Copy the text from the data below line for line, leaving out the pictures.

**Data shown**
- - - -
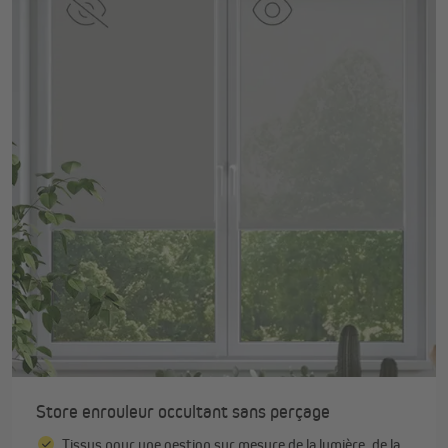
Store enrouleur occultant sans perçage
Tissus pour une gestion sur mesure de la lumière, de la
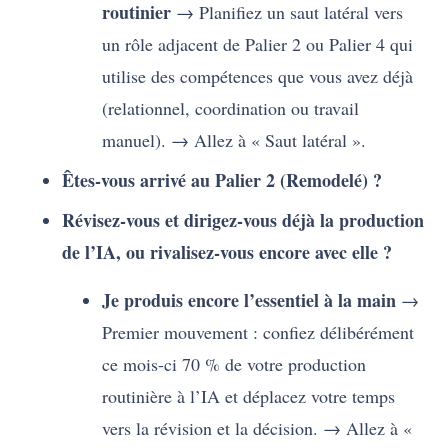
routinier
→ Planifiez un saut latéral vers
un rôle adjacent de Palier 2 ou Palier 4 qui
utilise des compétences que vous avez déjà
(relationnel, coordination ou travail
manuel). → Allez à « Saut latéral ».
Êtes-vous arrivé au Palier 2 (Remodelé) ?
Révisez-vous et dirigez-vous déjà la production
de l’IA, ou rivalisez-vous encore avec elle ?
Je produis encore l’essentiel à la main
→
Premier mouvement : confiez délibérément
ce mois-ci 70 % de votre production
routinière à l’IA et déplacez votre temps
vers la révision et la décision. → Allez à «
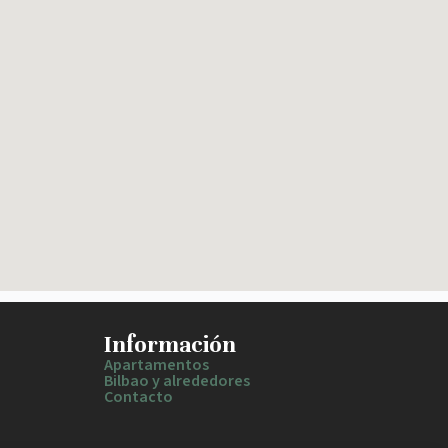
Información
Apartamentos
Bilbao y alrededores
Contacto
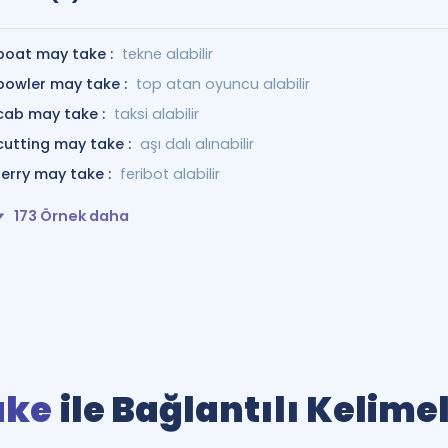
boat may take :
tekne alabilir
bowler may take :
top atan oyuncu alabilir
cab may take :
taksi alabilir
cutting may take :
aşı dalı alınabilir
ferry may take :
feribot alabilir
173 Örnek daha
ake
ile Bağlantılı Kelime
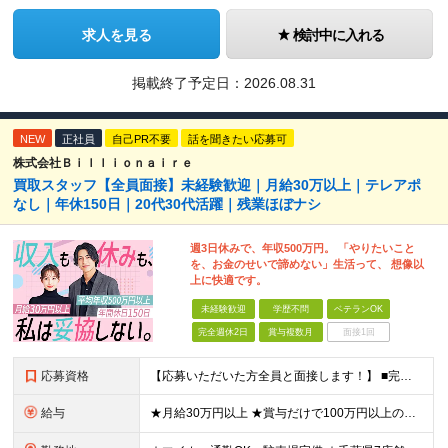
求人を見る
検討中に入れる
掲載終了予定日：
2026.08.31
NEW
正社員
自己PR不要
話を聞きたい応募可
株式会社Ｂｉｌｌｉｏｎａｉｒｅ
買取スタッフ【全員面接】未経験歓迎｜月給30万以上｜テレアポ
なし｜年休150日｜20代30代活躍｜残業ほぼナシ
週3日休みで、年収500万円。 「やりたいこと
を、お金のせいで諦めない」生活って、 想像以
上に快適です。
未経験歓迎
学歴不問
ベテランOK
完全週休2日
賞与複数月
面接1回
応募資格
【応募いただいた方全員と面接します！】 ■完全未経験OK ■転職回数・前職・スキル・学歴不問 ■20代～30代活躍中！ ★第二新卒も大歓迎 「新卒で入社したけど、環境が合わなくて早期に退職してしまっ
給与
★月給30万円以上 ★賞与だけで100万円以上の支給実績も ★1年で年収1000万円のメンバー在籍 ★インセンティブで月20万円獲得した実績も 月給30万円～50万円＋賞与年1回（最大3カ月分）＋イ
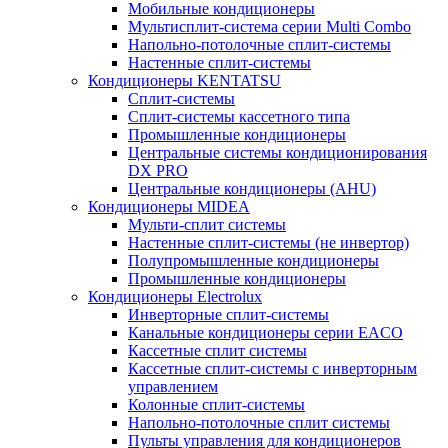
Мобильные кондиционеры
Мультисплит-система серии Multi Combo
Напольно-потолочные сплит-системы
Настенные сплит-системы
Кондиционеры KENTATSU
Сплит-системы
Сплит-системы кассетного типа
Промышленные кондиционеры
Центральные системы кондиционирования
DX PRO
Центральные кондиционеры (AHU)
Кондиционеры MIDEA
Мульти-сплит системы
Настенные сплит-системы (не инвертор)
Полупромышленные кондиционеры
Промышленные кондиционеры
Кондиционеры Electrolux
Инверторные сплит-системы
Канальные кондиционеры серии EACO
Кассетные сплит системы
Кассетные сплит-системы с инверторным
управлением
Колонные сплит-системы
Напольно-потолочные сплит системы
Пульты управления для кондиционеров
- - - -
**Solution**
Store enrouleur occultant sans perçage
Tissus pour une gestion sur mesure de la lumière, de la
routinier
→ Planifiez un saut latéral vers
un rôle adjacent de Palier 2 ou Palier 4 qui
utilise des compétences que vous avez déjà
(relationnel, coordination ou travail
manuel). → Allez à « Saut latéral ».
Êtes-vous arrivé au Palier 2 (Remodelé) ?
Révisez-vous et dirigez-vous déjà la production
de l’IA, ou rivalisez-vous encore avec elle ?
Je produis encore l’essentiel à la main
→
Premier mouvement : confiez délibérément
ce mois-ci 70 % de votre production
routinière à l’IA et déplacez votre temps
vers la révision et la décision. → Allez à «
Información
Apartamentos
Bilbao y alrededores
Contacto
boat may take :
tekne alabilir
bowler may take :
top atan oyuncu alabilir
cab may take :
taksi alabilir
cutting may take :
aşı dalı alınabilir
ferry may take :
feribot alabilir
173 Örnek daha
ake
ile Bağlantılı Kelime
求人を見る
検討中に入れる
掲載終了予定日：
2026.08.31
NEW
正社員
自己PR不要
話を聞きたい応募可
株式会社Ｂｉｌｌｉｏｎａｉｒｅ
買取スタッフ【全員面接】未経験歓迎｜月給30万以上｜テレアポ
なし｜年休150日｜20代30代活躍｜残業ほぼナシ
週3日休みで、年収500万円。 「やりたいこと
を、お金のせいで諦めない」生活って、 想像以
上に快適です。
未経験歓迎
学歴不問
ベテランOK
完全週休2日
賞与複数月
面接1回
応募資格
【応募いただいた方全員と面接します！】 ■完全未経験OK ■転職回数・前職・スキル・学歴不問 ■20代～30代活躍中！ ★第二新卒も大歓迎 「新卒で入社したけど、環境が合わなくて早期に退職してしまっ
給与
★月給30万円以上 ★賞与だけで100万円以上の支給実績も ★1年で年収1000万円のメンバー在籍 ★インセンティブで月20万円獲得した実績も 月給30万円～50万円＋賞与年1回（最大3カ月分）＋イ
Мобильные кондиционеры
Мультисплит-система серии Multi Combo
Напольно-потолочные сплит-системы
Настенные сплит-системы
Кондиционеры KENTATSU
Сплит-системы
Сплит-системы кассетного типа
Промышленные кондиционеры
Центральные системы кондиционирования
DX PRO
Центральные кондиционеры (AHU)
Кондиционеры MIDEA
Мульти-сплит системы
Настенные сплит-системы (не инвертор)
Полупромышленные кондиционеры
Промышленные кондиционеры
Кондиционеры Electrolux
Инверторные сплит-системы
Канальные кондиционеры серии EACO
Кассетные сплит системы
Кассетные сплит-системы с инверторным
управлением
Колонные сплит-системы
Напольно-потолочные сплит системы
Пульты управления для кондиционеров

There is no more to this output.